The verdi job worker that manages the PGE will look for "_alt_error.txt
" file and if it exists will propagate that as the short-error to Mozart figaro/ES to operators and for automated behavior via trigger rules. If file "_alt_traceback.txt
" exists, it will propagate that as the full stack trace error.
See the following:
- overwrite error if _alt_error.txt was dumped
- overwrite traceback if _alt_traceback.txt was dumped
Notes from Matt Perry at ASF:
You could try increasing your multipart chunk size in your boto3 TransferConfig setup
you could be hitting the s3 api too much.
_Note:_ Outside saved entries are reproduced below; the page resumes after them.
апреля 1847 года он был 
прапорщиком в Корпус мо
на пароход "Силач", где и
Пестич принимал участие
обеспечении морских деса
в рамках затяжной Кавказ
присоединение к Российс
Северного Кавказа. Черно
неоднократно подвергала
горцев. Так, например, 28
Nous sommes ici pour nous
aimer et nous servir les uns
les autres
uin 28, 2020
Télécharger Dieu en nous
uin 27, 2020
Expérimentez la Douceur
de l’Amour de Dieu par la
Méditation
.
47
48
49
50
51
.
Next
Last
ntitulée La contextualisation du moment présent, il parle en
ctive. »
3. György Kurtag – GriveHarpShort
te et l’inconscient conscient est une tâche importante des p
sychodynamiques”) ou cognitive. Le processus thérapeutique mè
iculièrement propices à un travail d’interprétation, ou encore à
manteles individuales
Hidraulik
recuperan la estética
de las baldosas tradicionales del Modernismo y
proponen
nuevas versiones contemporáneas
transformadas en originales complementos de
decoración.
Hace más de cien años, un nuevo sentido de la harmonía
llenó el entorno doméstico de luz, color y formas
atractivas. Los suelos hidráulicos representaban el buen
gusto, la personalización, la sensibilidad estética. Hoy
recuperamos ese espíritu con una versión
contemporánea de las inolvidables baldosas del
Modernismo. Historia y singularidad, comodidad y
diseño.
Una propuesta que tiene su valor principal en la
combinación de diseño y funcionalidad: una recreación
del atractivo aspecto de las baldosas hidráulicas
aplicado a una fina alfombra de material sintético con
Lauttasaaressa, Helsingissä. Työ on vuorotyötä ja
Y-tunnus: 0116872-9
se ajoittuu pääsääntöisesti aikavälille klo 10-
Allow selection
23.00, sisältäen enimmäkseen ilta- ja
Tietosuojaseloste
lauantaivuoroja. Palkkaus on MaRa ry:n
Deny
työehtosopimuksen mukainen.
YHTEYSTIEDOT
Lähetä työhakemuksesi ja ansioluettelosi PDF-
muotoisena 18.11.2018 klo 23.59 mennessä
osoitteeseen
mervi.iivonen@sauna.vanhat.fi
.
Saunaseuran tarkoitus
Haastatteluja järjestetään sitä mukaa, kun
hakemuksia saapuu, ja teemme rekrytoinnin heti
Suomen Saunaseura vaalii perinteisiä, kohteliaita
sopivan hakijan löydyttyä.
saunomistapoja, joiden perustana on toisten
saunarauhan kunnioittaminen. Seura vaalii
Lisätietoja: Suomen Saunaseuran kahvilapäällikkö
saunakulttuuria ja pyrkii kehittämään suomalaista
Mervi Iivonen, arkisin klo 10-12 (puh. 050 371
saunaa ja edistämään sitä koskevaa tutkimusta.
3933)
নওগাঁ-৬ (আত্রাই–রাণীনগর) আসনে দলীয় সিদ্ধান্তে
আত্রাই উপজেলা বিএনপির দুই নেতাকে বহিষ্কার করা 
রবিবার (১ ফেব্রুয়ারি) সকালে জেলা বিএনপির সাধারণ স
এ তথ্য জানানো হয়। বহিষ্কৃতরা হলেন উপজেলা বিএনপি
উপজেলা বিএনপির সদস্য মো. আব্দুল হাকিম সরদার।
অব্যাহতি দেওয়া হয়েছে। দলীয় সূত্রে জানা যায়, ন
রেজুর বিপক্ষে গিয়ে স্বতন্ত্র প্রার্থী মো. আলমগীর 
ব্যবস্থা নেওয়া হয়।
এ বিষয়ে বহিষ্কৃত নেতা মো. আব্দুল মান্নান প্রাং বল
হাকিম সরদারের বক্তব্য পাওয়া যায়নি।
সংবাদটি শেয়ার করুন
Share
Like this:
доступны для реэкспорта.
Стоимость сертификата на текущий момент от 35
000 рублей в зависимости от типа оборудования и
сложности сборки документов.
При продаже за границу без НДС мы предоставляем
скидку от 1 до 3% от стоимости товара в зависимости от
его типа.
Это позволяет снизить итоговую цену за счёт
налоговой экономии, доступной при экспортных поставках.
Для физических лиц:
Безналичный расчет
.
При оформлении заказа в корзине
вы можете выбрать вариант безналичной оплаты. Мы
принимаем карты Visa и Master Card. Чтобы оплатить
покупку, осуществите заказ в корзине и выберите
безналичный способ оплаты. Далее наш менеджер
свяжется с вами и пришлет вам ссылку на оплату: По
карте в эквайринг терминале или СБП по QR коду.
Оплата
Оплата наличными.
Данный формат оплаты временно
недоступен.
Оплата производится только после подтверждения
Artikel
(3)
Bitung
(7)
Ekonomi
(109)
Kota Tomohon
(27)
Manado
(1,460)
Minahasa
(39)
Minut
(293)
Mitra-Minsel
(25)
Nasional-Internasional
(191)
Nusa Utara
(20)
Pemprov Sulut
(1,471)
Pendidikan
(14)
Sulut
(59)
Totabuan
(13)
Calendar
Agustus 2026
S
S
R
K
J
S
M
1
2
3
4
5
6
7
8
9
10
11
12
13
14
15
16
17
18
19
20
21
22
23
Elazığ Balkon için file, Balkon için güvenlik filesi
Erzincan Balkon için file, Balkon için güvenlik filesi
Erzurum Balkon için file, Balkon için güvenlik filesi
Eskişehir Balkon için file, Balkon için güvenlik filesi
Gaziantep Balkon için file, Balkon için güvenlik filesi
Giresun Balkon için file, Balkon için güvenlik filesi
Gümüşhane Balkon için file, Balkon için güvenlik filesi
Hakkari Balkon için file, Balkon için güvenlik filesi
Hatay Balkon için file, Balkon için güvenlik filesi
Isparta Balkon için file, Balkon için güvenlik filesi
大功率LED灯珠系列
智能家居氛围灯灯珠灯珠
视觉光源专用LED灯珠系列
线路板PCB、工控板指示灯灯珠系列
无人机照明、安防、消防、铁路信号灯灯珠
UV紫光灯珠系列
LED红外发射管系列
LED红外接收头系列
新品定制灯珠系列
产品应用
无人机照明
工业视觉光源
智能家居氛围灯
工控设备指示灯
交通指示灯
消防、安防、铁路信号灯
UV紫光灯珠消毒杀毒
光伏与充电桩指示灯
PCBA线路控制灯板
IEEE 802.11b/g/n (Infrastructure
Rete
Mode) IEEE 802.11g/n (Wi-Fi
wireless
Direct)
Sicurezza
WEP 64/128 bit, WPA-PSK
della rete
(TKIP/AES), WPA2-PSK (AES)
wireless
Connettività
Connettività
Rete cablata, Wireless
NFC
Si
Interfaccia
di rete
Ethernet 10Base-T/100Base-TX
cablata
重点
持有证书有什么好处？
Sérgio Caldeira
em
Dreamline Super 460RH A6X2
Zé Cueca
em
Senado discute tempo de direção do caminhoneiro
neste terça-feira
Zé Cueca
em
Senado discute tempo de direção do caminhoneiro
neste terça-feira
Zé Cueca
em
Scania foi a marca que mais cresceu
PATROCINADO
I think there is rate limits there..
Default Rate Limits: Amazon S3 has default rate limits for each prefix in a bucket. The limits are:
PUT/COPY/POST/DELETE: at least 3,500 requests per second
GET/HEAD: at least 5,500 requests per second
Although id expect you would see 429 ERRORs if that was the case
We have found that a 128MB multipart chunk size works well for us.